April 2013: “I have a proposition for you. Can you teach anatomy?” What Dr. Steve Parente, Incoming Associate Dean, was really asking was whether I’d be willing to teach Anatomy and Physiology for Managers at the University of Minnesota Carlson School of Management in Spring 2014. A shift in faculty assignments opened an opportunity to bring in a new professor, and Steve had his pitch well prepared:
- “It won’t be a lot of work. Dr. Jeff Hertzberg, the previous professor, will share all his slides.”
- “It’s just once a week for 7 weeks.”
- “You’re a natural..you do public speaking all the time.”
- “You know this stuff! This is basic anatomy for MBA students interested in the healthcare field.”
May 2014: The students were great. They averaged 79 percent on the mid-term, group projects were extraordinary, and final grades averaged out to a B+.
The unexpected surprise was how much I learned.
“It won’t be a lot of work.” Wrong. Jeff’s course materials gave me a running start, but I quickly realized that to be credible and fluent with the content meant I had to build my own slides. In addition, since Carlson gives professors flexibility in how to structure their courses, I couldn’t resist the opportunity to change the syllabus, use a new textbook, and broaden the content to cover more organ systems. I spent the better part of each weekend preparing for the next week’s class and gained a true appreciation for the time that educators invest outside the classroom.
“It’s only once a week for 7 weeks.” I should have done the math. The entire semester is simply compressed into a shorter period of time. Keeping 25 students awake throughout a 3-1/2 hour weekly evening class meant that I needed creative ways to keep them engaged. Adam Sandler’s Cajun Man skit was the kickoff to teaching the functions of the Digestive System: ingestion, propulsion, digestion, absorption, and defection. (You’ll have to watch the clip to get the connection.) For the Urinary System, I resorted to shock value and promised the class they’d be able explain why men don’t ejaculate and urinate at the same time.
“You’re a natural..you do public speaking all the time.” Public speaking, talking at an audience to raise awareness and drive influence, is not teaching. Teaching results in learning—transferring and embedding usable knowledge that can be applied to future experiences. That’s not a skill I gained in medical school or multiple rounds of media training. Thank you Mrs. Chavala. Now I know why the novels I read in 10th grade English continue to influence me.
“You know this stuff! This is basic anatomy…” Taking anatomy exams in med school requires sheer memorization. Teaching anatomy requires a true understanding of the body’s structure and function. I had to re-learn (and sometimes learn for the first time) the unique and specialized design of each organ system and then how systems integrate and communicate with each other.
I spent hours re-learning how the kidneys and the brain work together to maintain perfect water balance; how nutrients pass from the small intestine’s microvilli into the blood and then route through the liver’s sinusoidal system to remove toxins; how the heart, lungs, endocrine, immune and nervous systems all instantaneously kick into gear during a moment of physical or emotional stress.

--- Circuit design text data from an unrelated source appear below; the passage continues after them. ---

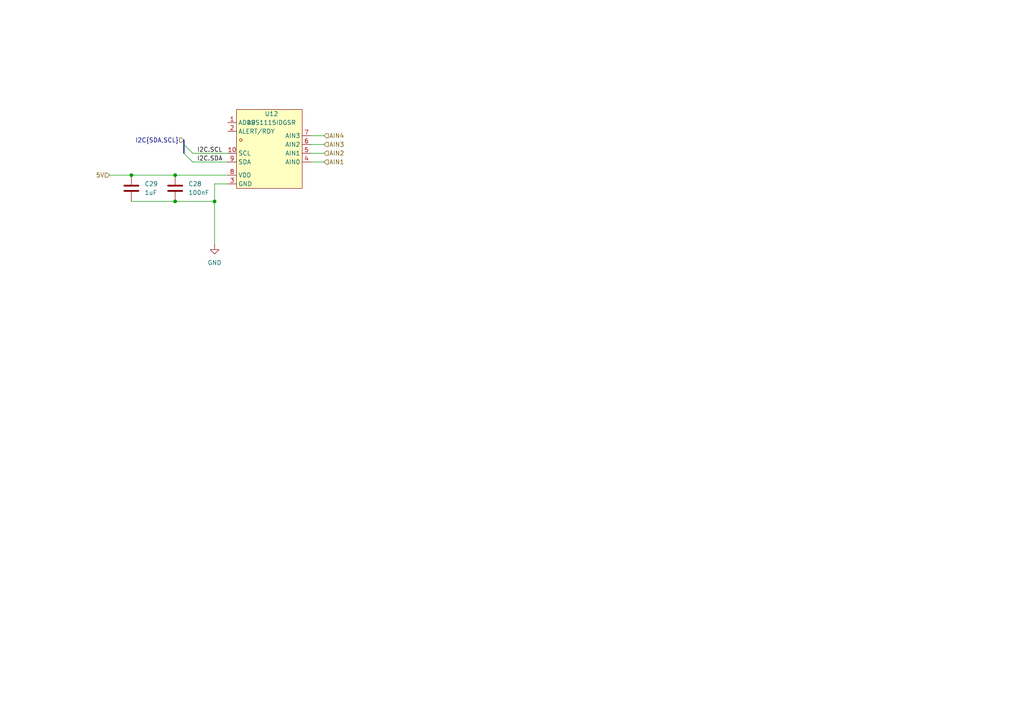
<source format=kicad_sch>
(kicad_sch
	(version 20250114)
	(generator "eeschema")
	(generator_version "9.0")
	(uuid "59b5ce50-f714-499c-91bb-7dd8fd21ef8f")
	(paper "A4")
	
	(junction
		(at 62.23 58.42)
		(diameter 0)
		(color 0 0 0 0)
		(uuid "0307e3aa-5298-4adf-91ad-8f4610dc8bc7")
	)
	(junction
		(at 50.8 58.42)
		(diameter 0)
		(color 0 0 0 0)
		(uuid "151c09c2-8061-4a9e-a14e-123d115ae938")
	)
	(junction
		(at 38.1 50.8)
		(diameter 0)
		(color 0 0 0 0)
		(uuid "8313a869-23ae-4913-9d32-25416666b599")
	)
	(junction
		(at 50.8 50.8)
		(diameter 0)
		(color 0 0 0 0)
		(uuid "bee52c88-45b4-4deb-8d6a-2d69872a1512")
	)
	(bus_entry
		(at 53.34 44.45)
		(size 2.54 2.54)
		(stroke
			(width 0)
			(type default)
		)
		(uuid "2d44b508-0486-4a54-8bcc-4a167ae156bd")
	)
	(bus_entry
		(at 53.34 41.91)
		(size 2.54 2.54)
		(stroke
			(width 0)
			(type default)
		)
		(uuid "9b2b0f4a-9688-4751-ad85-fc27d3a2efee")
	)
	(wire
		(pts
			(xy 55.88 44.45) (xy 66.04 44.45)
		)
		(stroke
			(width 0)
			(type default)
		)
		(uuid "0618a8e8-1b0b-4fbd-b86a-a8f5a35323f2")
	)
	(wire
		(pts
			(xy 38.1 50.8) (xy 50.8 50.8)
		)
		(stroke
			(width 0)
			(type default)
		)
		(uuid "151f3c62-6eb4-4697-ac34-1e722bca2b53")
	)
	(bus
		(pts
			(xy 53.34 40.64) (xy 53.34 41.91)
		)
		(stroke
			(width 0)
			(type default)
		)
		(uuid "32107b6a-54d1-4b3e-9b20-63aadfd31381")
	)
	(wire
		(pts
			(xy 66.04 53.34) (xy 62.23 53.34)
		)
		(stroke
			(width 0)
			(type default)
		)
		(uuid "410a47d3-f6a9-4ebb-be0c-118226a8ed5d")
	)
	(wire
		(pts
			(xy 62.23 58.42) (xy 62.23 71.12)
		)
		(stroke
			(width 0)
			(type default)
		)
		(uuid "46a1917c-16d6-4d79-bcda-749c2c49cb42")
	)
	(wire
		(pts
			(xy 38.1 58.42) (xy 50.8 58.42)
		)
		(stroke
			(width 0)
			(type default)
		)
		(uuid "50a36cc8-39a7-430f-87da-172f36fe70e9")
	)
	(bus
		(pts
			(xy 53.34 41.91) (xy 53.34 44.45)
		)
		(stroke
			(width 0)
			(type default)
		)
		(uuid "553098a0-2b25-43d6-b3c0-67f99365f234")
	)
	(wire
		(pts
			(xy 62.23 53.34) (xy 62.23 58.42)
		)
		(stroke
			(width 0)
			(type default)
		)
		(uuid "68c3cb12-cc8c-432d-a044-5af836590c55")
	)
	(wire
		(pts
			(xy 90.17 39.37) (xy 93.98 39.37)
		)
		(stroke
			(width 0)
			(type default)
		)
		(uuid "77a5fd74-670f-4eab-b159-c2f6f154852c")
	)
	(wire
		(pts
			(xy 31.75 50.8) (xy 38.1 50.8)
		)
		(stroke
			(width 0)
			(type default)
		)
		(uuid "81bc8274-7b41-48ad-a40c-3e87f5553b3e")
	)
	(wire
		(pts
			(xy 50.8 58.42) (xy 62.23 58.42)
		)
		(stroke
			(width 0)
			(type default)
		)
		(uuid "8d4cf828-2926-44b6-9f95-b7c45b969867")
	)
	(wire
		(pts
			(xy 50.8 50.8) (xy 66.04 50.8)
		)
		(stroke
			(width 0)
			(type default)
		)
		(uuid "bd0f6ce9-6763-4eee-ae21-ed61d7bebb73")
	)
	(wire
		(pts
			(xy 90.17 44.45) (xy 93.98 44.45)
		)
		(stroke
			(width 0)
			(type default)
		)
		(uuid "d366500b-3af9-4cb2-bb68-cb8c7780f0d6")
	)
	(wire
		(pts
			(xy 90.17 46.99) (xy 93.98 46.99)
		)
		(stroke
			(width 0)
			(type default)
		)
		(uuid "e60aaea2-104c-40d7-ac97-db209e0f91f8")
	)
	(wire
		(pts
			(xy 55.88 46.99) (xy 66.04 46.99)
		)
		(stroke
			(width 0)
			(type default)
		)
		(uuid "e7080ddc-7d2b-4cbb-93a1-41e097cff89c")
	)
	(wire
		(pts
			(xy 90.17 41.91) (xy 93.98 41.91)
		)
		(stroke
			(width 0)
			(type default)
		)
		(uuid "ea92a27e-8ac4-47e0-99af-b1209639a6d5")
	)
	(label "I2C.SDA"
		(at 57.15 46.99 0)
		(effects
			(font
				(size 1.27 1.27)
			)
			(justify left bottom)
		)
		(uuid "13d5d7ff-f730-4913-94f3-67b071bab676")
	)
	(label "I2C.SCL"
		(at 57.15 44.45 0)
		(effects
			(font
				(size 1.27 1.27)
			)
			(justify left bottom)
		)
		(uuid "92a6ad74-900f-413b-bca4-88f6c4ce8657")
	)
	(hierarchical_label "AIN4"
		(shape input)
		(at 93.98 39.37 0)
		(effects
			(font
				(size 1.27 1.27)
			)
			(justify left)
		)
		(uuid "0295df47-4d8f-4cfd-af64-af503c3ee66d")
	)
	(hierarchical_label "5V"
		(shape input)
		(at 31.75 50.8 180)
		(effects
			(font
				(size 1.27 1.27)
			)
			(justify right)
		)
		(uuid "1a6d2c33-2686-463c-a295-d2dfb3612f28")
	)
	(hierarchical_label "AIN2"
		(shape input)
		(at 93.98 44.45 0)
		(effects
			(font
				(size 1.27 1.27)
			)
			(justify left)
		)
		(uuid "54a273f0-0426-42ff-9dfc-890fbcb6728f")
	)
	(hierarchical_label "AIN3"
		(shape input)
		(at 93.98 41.91 0)
		(effects
			(font
				(size 1.27 1.27)
			)
			(justify left)
		)
		(uuid "6e2adada-e4bd-4598-add5-314e4949f7f4")
	)
	(hierarchical_label "AIN1"
		(shape input)
		(at 93.98 46.99 0)
		(effects
			(font
				(size 1.27 1.27)
			)
			(justify left)
		)
		(uuid "9ee569d9-27d5-4465-9cdc-d875253444f1")
	)
	(hierarchical_label "I2C{SDA,SCL}"
		(shape input)
		(at 53.34 40.64 180)
		(effects
			(font
				(size 1.27 1.27)
			)
			(justify right)
		)
		(uuid "af1c881d-bcb8-4c40-8768-65b538a22a1b")
	)
	(symbol
		(lib_id "Device:C")
		(at 38.1 54.61 0)
		(unit 1)
		(exclude_from_sim no)
		(in_bom yes)
		(on_board yes)
		(dnp no)
		(fields_autoplaced yes)
		(uuid "3ca7e432-2fcd-4bfa-8275-75db9ff590bf")
		(property "Reference" "C29"
			(at 41.91 53.3399 0)
			(effects
				(font
					(size 1.27 1.27)
				)
				(justify left)
			)
		)
		(property "Value" "1uF"
			(at 41.91 55.8799 0)
			(effects
				(font
					(size 1.27 1.27)
				)
				(justify left)
			)
		)
		(property "Footprint" "Capacitor_SMD:C_0603_1608Metric"
			(at 39.0652 58.42 0)
			(effects
				(font
					(size 1.27 1.27)
				)
				(hide yes)
			)
		)
		(property "Datasheet" "~"
			(at 38.1 54.61 0)
			(effects
				(font
					(size 1.27 1.27)
				)
				(hide yes)
			)
		)
		(property "Description" "Unpolarized capacitor"
			(at 38.1 54.61 0)
			(effects
				(font
					(size 1.27 1.27)
				)
				(hide yes)
			)
		)
		(pin "1"
			(uuid "648c70ff-c269-4df2-b7af-17d5d810a353")
		)
		(pin "2"
			(uuid "aba9e7a5-d2b6-4771-b5bc-a2a7e1fa1108")
		)
		(instances
			(project "leds"
				(path "/48ddfdd8-68fa-4e63-aa18-bc113cdf8cfa/e9719c33-edbb-4c34-a1ec-3f6b22cc8297"
					(reference "C29")
					(unit 1)
				)
			)
		)
	)
	(symbol
		(lib_id "easyeda2kicad:ADS1115IDGSR")
		(at 78.74 45.72 0)
		(unit 1)
		(exclude_from_sim no)
		(in_bom yes)
		(on_board yes)
		(dnp no)
		(fields_autoplaced yes)
		(uuid "4fb243f7-cd6a-4a6f-b227-8cf232958ae7")
		(property "Reference" "U12"
			(at 78.74 33.02 0)
			(effects
				(font
					(size 1.27 1.27)
				)
			)
		)
		(property "Value" "ADS1115IDGSR"
			(at 78.74 35.56 0)
			(effects
				(font
					(size 1.27 1.27)
				)
			)
		)
		(property "Footprint" "easyeda2kicad:MSOP-10_L3.0-W3.0-P0.50-LS5.0-BL"
			(at 78.74 58.42 0)
			(effects
				(font
					(size 1.27 1.27)
				)
				(hide yes)
			)
		)
		(property "Datasheet" "https://lcsc.com/product-detail/Analog-To-Digital-Converters-ADCs_TI_ADS1115IDGSR_ADS1115IDGSR_C37593.html"
			(at 78.74 60.96 0)
			(effects
				(font
					(size 1.27 1.27)
				)
				(hide yes)
			)
		)
		(property "Description" ""
			(at 78.74 45.72 0)
			(effects
				(font
					(size 1.27 1.27)
				)
				(hide yes)
			)
		)
		(property "LCSC Part" "C37593"
			(at 78.74 63.5 0)
			(effects
				(font
					(size 1.27 1.27)
				)
				(hide yes)
			)
		)
		(pin "4"
			(uuid "1ac5dabd-8663-4a8b-8e4f-26bd6db4fa2d")
		)
		(pin "7"
			(uuid "3fd61197-9d66-4973-a871-22a062aa49ed")
		)
		(pin "6"
			(uuid "3a877aa8-cf58-4d05-a0e9-8761c0b2b209")
		)
		(pin "5"
			(uuid "78477ebd-4540-4462-8274-c245f54bd745")
		)
		(pin "8"
			(uuid "9f29235c-91b9-4a65-b8d8-151fcd0431cd")
		)
		(pin "9"
			(uuid "f58c57f1-47bd-427d-8827-674faaab6ffe")
		)
		(pin "2"
			(uuid "82dc291a-a79d-4100-bcf5-b9640027eb92")
		)
		(pin "3"
			(uuid "45dedce8-eeda-481f-b6bc-9fe307f7f0b7")
		)
		(pin "1"
			(uuid "4fdbf715-6e79-4022-979c-abc6e814ab57")
		)
		(pin "10"
			(uuid "3cf2bce2-1723-4925-bbc4-1c9381e532ab")
		)
		(instances
			(project "leds"
				(path "/48ddfdd8-68fa-4e63-aa18-bc113cdf8cfa/e9719c33-edbb-4c34-a1ec-3f6b22cc8297"
					(reference "U12")
					(unit 1)
				)
			)
		)
	)
	(symbol
		(lib_id "power:GND")
		(at 62.23 71.12 0)
		(unit 1)
		(exclude_from_sim no)
		(in_bom yes)
		(on_board yes)
		(dnp no)
		(fields_autoplaced yes)
		(uuid "a2915061-a6e0-44a6-8a38-84c5d2c5d801")
		(property "Reference" "#PWR010"
			(at 62.23 77.47 0)
			(effects
				(font
					(size 1.27 1.27)
				)
				(hide yes)
			)
		)
		(property "Value" "GND"
			(at 62.23 76.2 0)
			(effects
				(font
					(size 1.27 1.27)
				)
			)
		)
		(property "Footprint" ""
			(at 62.23 71.12 0)
			(effects
				(font
					(size 1.27 1.27)
				)
				(hide yes)
			)
		)
		(property "Datasheet" ""
			(at 62.23 71.12 0)
			(effects
				(font
					(size 1.27 1.27)
				)
				(hide yes)
			)
		)
		(property "Description" "Power symbol creates a global label with name \"GND\" , ground"
			(at 62.23 71.12 0)
			(effects
				(font
					(size 1.27 1.27)
				)
				(hide yes)
			)
		)
		(pin "1"
			(uuid "288d01ed-3a2a-4055-a672-0798258bed7c")
		)
		(instances
			(project ""
				(path "/48ddfdd8-68fa-4e63-aa18-bc113cdf8cfa/e9719c33-edbb-4c34-a1ec-3f6b22cc8297"
					(reference "#PWR010")
					(unit 1)
				)
			)
		)
	)
	(symbol
		(lib_id "Device:C")
		(at 50.8 54.61 0)
		(unit 1)
		(exclude_from_sim no)
		(in_bom yes)
		(on_board yes)
		(dnp no)
		(fields_autoplaced yes)
		(uuid "cbf66a75-7f48-439b-a395-15803d905f93")
		(property "Reference" "C28"
			(at 54.61 53.3399 0)
			(effects
				(font
					(size 1.27 1.27)
				)
				(justify left)
			)
		)
		(property "Value" "100nF"
			(at 54.61 55.8799 0)
			(effects
				(font
					(size 1.27 1.27)
				)
				(justify left)
			)
		)
		(property "Footprint" "Capacitor_SMD:C_0603_1608Metric"
			(at 51.7652 58.42 0)
			(effects
				(font
					(size 1.27 1.27)
				)
				(hide yes)
			)
		)
		(property "Datasheet" "~"
			(at 50.8 54.61 0)
			(effects
				(font
					(size 1.27 1.27)
				)
				(hide yes)
			)
		)
		(property "Description" "Unpolarized capacitor"
			(at 50.8 54.61 0)
			(effects
				(font
					(size 1.27 1.27)
				)
				(hide yes)
			)
		)
		(pin "1"
			(uuid "8505956d-2543-4871-a508-084870c63bb5")
		)
		(pin "2"
			(uuid "bdaf34cb-1a08-415b-ab60-ef9122d2dd2f")
		)
		(instances
			(project ""
				(path "/48ddfdd8-68fa-4e63-aa18-bc113cdf8cfa/e9719c33-edbb-4c34-a1ec-3f6b22cc8297"
					(reference "C28")
					(unit 1)
				)
			)
		)
	)
)

</source>
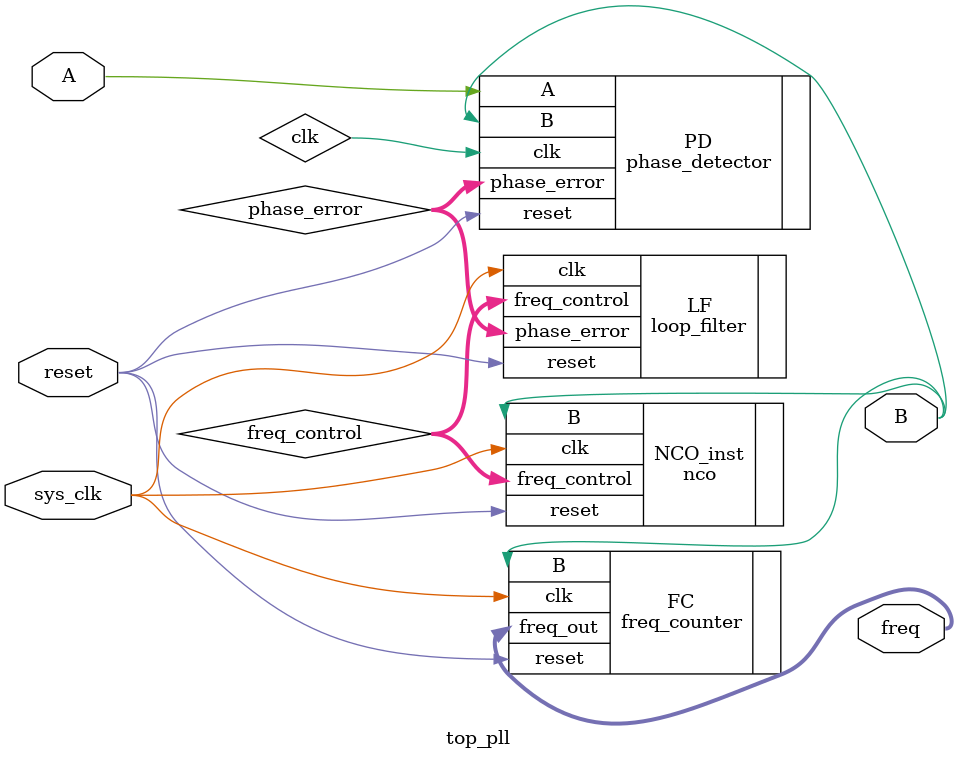
<source format=v>
module top_pll(
    input  wire sys_clk,  // 系统时钟（50MHz）
    input  wire reset,
    input  wire A,        // 外部输入信号 A（预期为200kHz～240kHz）
    output wire B,        // PLL 输出的锁定时钟 B
    output wire [31:0] freq  // 频率计数器输出的 B 信号频率（Hz）
);
    wire signed [15:0] phase_error;
    wire [15:0] freq_control;

    // 实例化相位检测器
    phase_detector PD (
        .clk(clk),
        .reset(reset),
        .A(A),
        .B(B),
        .phase_error(phase_error)
    );
    
    // 实例化环路滤波器（PI 控制器）
    loop_filter LF (
        .clk(sys_clk),
        .reset(reset),
        .phase_error(phase_error),
        .freq_control(freq_control)
    );
    
    // 实例化 NCO
    nco NCO_inst (
        .clk(sys_clk),
        .reset(reset),
        .freq_control(freq_control),
        .B(B)
    );
    
    // 实例化频率计数器
    freq_counter FC (
        .clk(sys_clk),
        .reset(reset),
        .B(B),
        .freq_out(freq)
    );
endmodule

</source>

Somewhere in the midst of 352 slides, 60 hours of lecture and countless hours of prep…and twenty-eight years after becoming a physician…I came to the realization that the human body is like a precious piece of art. And, while most of us wouldn’t imagine destroying, abusing or slinging mud at a beautiful painting, we don’t hesitate to abuse our bodies with food, alcohol, sleeplessness, stress, and other harmful behaviors.
Addressing this dichotomy is what got me energized about teaching. While it was subtle, Anatomy and Physiology for Managers transformed into a course that should have been called Art Appreciation Of The Human Body. The course objective shifted from “developing a basic understanding of six important human body systems” to “identifying the beauty of eating, breathing, walking, talking and thinking.” My hopeful hypothesis is that by inspiring a long lasting awe for their body as a valuable piece of art, these future device, technology, and pharmaceutical executives might be more likely to make the life choices that support and create their own health.
This concept of using art as a metaphor for anatomy was intriguing to Minnesota Public Radio and aligned with their Health States Initiative which promotes creative solutions to better health by leveraging the MPR platform. The relevance to Mobcon attendees? WE need new and better ways to drive consumer/patient engagement.
So….MPR along with the University of MN Carlson School are sponsoring an evening live event on May 5 where I will spend an evening taking the audience through a journey of the human body. The twist? I have collaborated with the Minneapolis Institute of Arts to curate/select the art.
The program is in the Best Buy Theater at Northrup Auditorium and open to the public. Here is a link: The Body’s Picasso: Exploring the Art of Human Anatomy
Consumer engagement is the trillion dollar issue in healthcare. Is art a potential vehicle for driving healthy behavior change?